Environ 366 millions d’euros échappent ainsi chaque année au fisc français.

Les pays riches ne sont pas les seuls victimes de ces stratégies d’évitement fiscal. Selon les calculs d’Oxfam sur un certain nombre de pays d’Amérique latine (Pérou, Chili, Colombie, Équateur) et d’Asie (Inde, Pakistan, Thaïlande), ces techniques auraient permis à Pfizer, Johnson&Johnson, Abbott et Merck d’économiser chaque année environ 112 millions de dollars d’impôts sur le revenu dans ces pays, dont près de 74 millions de dollars en Inde.

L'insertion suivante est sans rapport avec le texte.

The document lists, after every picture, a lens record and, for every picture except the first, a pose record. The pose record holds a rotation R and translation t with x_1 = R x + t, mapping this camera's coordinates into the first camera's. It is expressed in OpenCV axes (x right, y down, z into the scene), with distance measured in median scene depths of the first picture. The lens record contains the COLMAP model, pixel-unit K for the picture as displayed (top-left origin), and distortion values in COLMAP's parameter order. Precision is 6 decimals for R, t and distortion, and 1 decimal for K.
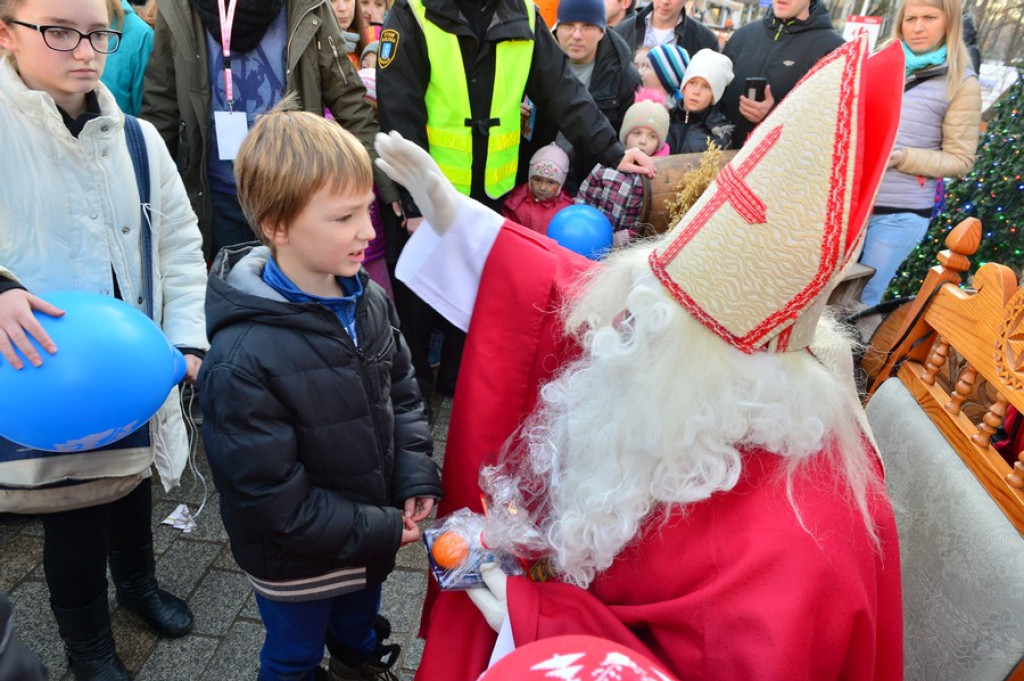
lens RADIAL K [[674.8, 0, 510.4], [0, 674.8, 340.5], [0, 0, 1]] dist [-0.031476, 0.011303]
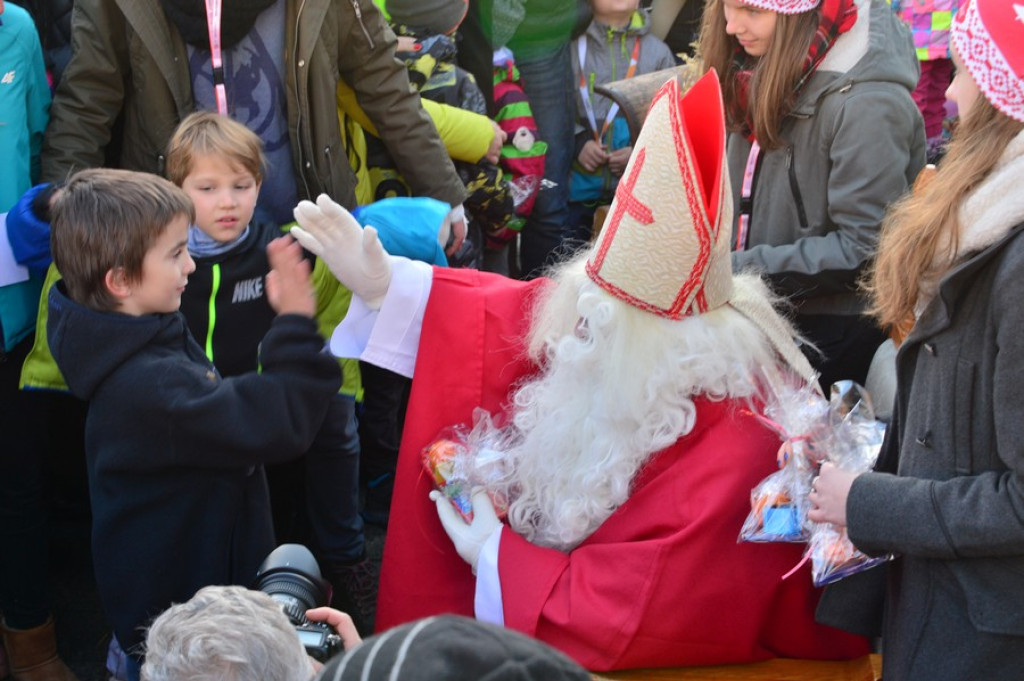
lens RADIAL K [[1461.0, 0, 511.6], [0, 1461.0, 342.6], [0, 0, 1]] dist [-0.600936, 0.016285]
pose [[0.954854, -0.285208, 0.083124, -0.193357], [0.291605, 0.953281, -0.078876, 0.192283], [-0.056744, 0.099554, 0.993413, -1.765442]]
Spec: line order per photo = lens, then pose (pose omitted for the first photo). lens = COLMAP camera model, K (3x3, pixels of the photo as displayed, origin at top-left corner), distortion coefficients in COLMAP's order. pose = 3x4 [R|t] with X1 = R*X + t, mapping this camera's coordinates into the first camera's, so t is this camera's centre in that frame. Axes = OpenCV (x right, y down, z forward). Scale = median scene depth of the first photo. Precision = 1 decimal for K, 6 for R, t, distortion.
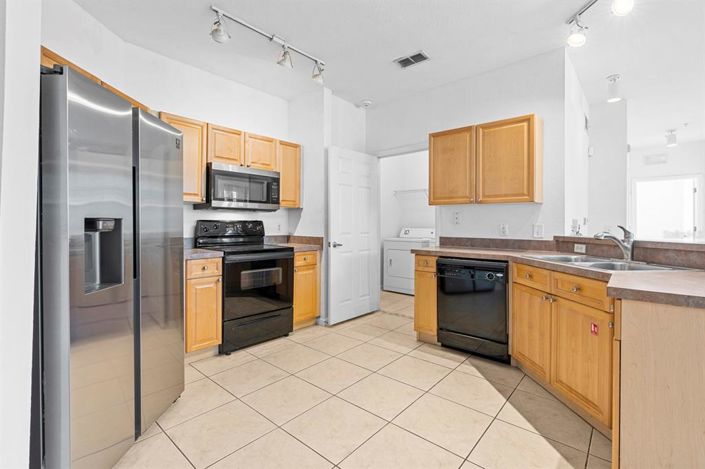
lens RADIAL K [[322.6, 0, 366.0], [0, 322.6, 224.6], [0, 0, 1]] dist [-0.004665, -0.001153]
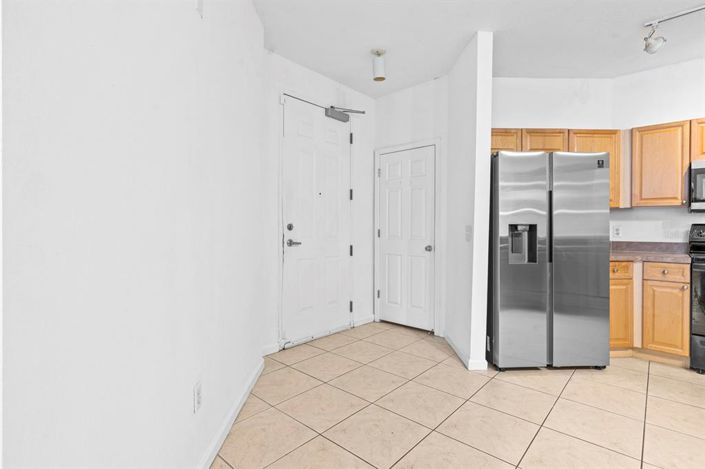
lens RADIAL K [[348.2, 0, 349.8], [0, 348.2, 228.6], [0, 0, 1]] dist [0.001981, -0.000039]
pose [[-0.035286, 0.001156, -0.999377, 0.574226], [-0.005894, 0.999982, 0.001365, 0.003748], [0.999360, 0.005939, -0.035279, 0.051969]]
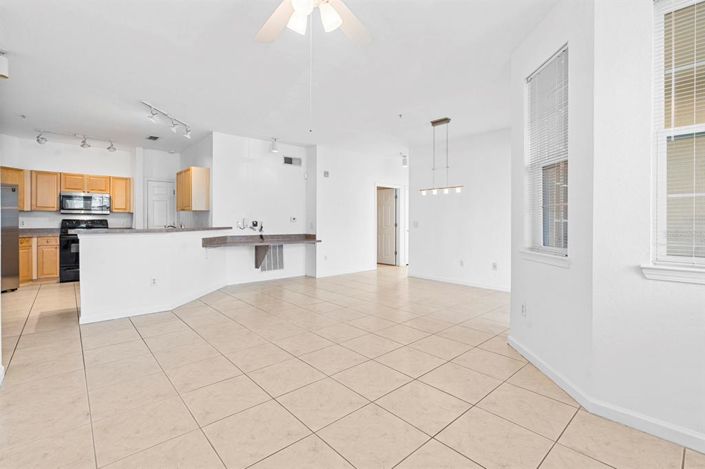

De quoi financer la vaccination de 8,9 millions d’enfants contre les infections à pneumocoques, qui entraînent plus de 400 000 décès par an en Inde.

Ces stratégies d’évitement fiscal à grande échelle ne sont pas l’apanage des géants américains. Le champion français Sanofi a lui aussi défrayé plusieurs fois la chronique dans ce domaine. Le groupe possède des filiales importantes dans des pays stratégiques d’un point de vue fiscal, comme Singapour, l’Irlande, le Luxembourg, les Pays-Bas et le Panama. Outre la localisation des brevets dans des juridictions favorables, ces filiales lui permettent aussi de relocaliser certains profits à travers les « prix de transfert » intra-groupe, par exemple lorsqu’une filiale de Sanofi dans un pays à fiscalité faible facture à un prix très élevé un service ou un principe actif à une autre filiale de Sanofi en France ou dans un autre pays à fiscalité « normale ». Autre exemple : la création en Belgique de sa filiale « Sanofi European Treasury Center » pour servir de banque interne à tout le groupe lui a permis d’y bénéficier pendant de nombreuses années du système des « intérêts notionnels » (1), avec des économies de dizaines de millions d’euros sur ses impôts à la clé. À quoi s’ajoutent des réductions fiscales en France liées au crédit impôt recherche ou au mécénat.

NOTES

  • (1) Le système des « intérêts notionnels » permet à une multinationale qui financerait certaines de ses activités grâce à des fonds propres localisés en Belgique de déduire de ses impôts l’équivalent des intérêts qu’elle aurait dû verser à une banque si elle avait financé ces activités par un prêt.